If you’re up for some spiritual reading, I thought it would be fun to list the theological/spiritual/Catholic nonfiction that has most shaped me.
- G.K. Chesterton, Orthodoxy and The Everlasting Man. Eternally hopeful, the master of wit, and the apostle of common sense, Chesterton is just irreplaceable. He helped convert C.S. Lewis, and he helped me keep my sanity in grad school.
- John Henry Newman, Apologia pro vita sua. Newman’s spiritual autobiography will be my next re-read. I consider him my saint twinsie because we are so alike in temperament and in the way we think, the type of things that move and motivate us, and how our minds work–expect he is WAY smarter, and also holy. He’s the greatest inspiration to me!
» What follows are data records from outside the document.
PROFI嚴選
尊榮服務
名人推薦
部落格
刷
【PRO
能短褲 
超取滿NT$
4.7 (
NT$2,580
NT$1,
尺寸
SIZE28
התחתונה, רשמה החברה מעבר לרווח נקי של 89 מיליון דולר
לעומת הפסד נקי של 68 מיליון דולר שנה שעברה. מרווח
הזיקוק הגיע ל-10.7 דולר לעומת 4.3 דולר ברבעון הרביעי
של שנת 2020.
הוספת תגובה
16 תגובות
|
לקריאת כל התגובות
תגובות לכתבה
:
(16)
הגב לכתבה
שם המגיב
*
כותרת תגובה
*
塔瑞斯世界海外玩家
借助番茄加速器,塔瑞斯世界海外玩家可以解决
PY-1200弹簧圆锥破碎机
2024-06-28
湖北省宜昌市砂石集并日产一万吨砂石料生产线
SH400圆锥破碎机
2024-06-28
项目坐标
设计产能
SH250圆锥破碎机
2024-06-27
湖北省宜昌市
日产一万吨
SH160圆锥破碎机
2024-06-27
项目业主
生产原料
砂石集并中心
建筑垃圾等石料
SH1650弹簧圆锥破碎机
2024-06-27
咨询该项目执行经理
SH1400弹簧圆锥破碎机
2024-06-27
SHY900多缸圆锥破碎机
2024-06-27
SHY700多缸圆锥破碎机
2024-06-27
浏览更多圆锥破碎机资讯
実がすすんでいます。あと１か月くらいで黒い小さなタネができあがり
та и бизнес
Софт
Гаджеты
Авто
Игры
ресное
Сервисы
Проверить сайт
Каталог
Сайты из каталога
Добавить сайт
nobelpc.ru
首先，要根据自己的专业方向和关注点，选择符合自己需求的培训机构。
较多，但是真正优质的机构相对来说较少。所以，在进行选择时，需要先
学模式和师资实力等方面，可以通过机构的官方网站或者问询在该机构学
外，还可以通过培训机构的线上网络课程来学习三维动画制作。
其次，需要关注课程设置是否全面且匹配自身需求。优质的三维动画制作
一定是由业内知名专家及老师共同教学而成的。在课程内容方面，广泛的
- St. Augustine, Confessions. Like Peter Kreeft says, this book is a powerhouse because it is a prayer. It is an amazing work, and Augustine’s famous line from the first paragraph (“You have made us for yourself, O God, and our heart is restless until it rests in you”) sparked the journey that led to my conversion experience in 2014.
- St. Teresa of Avila, Vida. St. Teresa is another hero of mine. I haven’t quite finished this from when I brought it to the monastery . . . I’m reading it in the original Spanish, given my background in Golden Age Spanish lit. She is just a treasure. An amazing life . . . such risks she took on faith! Such joy!
- Abadonment to Divine Providence, Jean Pierre de Caussade. A classic, beautiful to help you start on the road to holiness.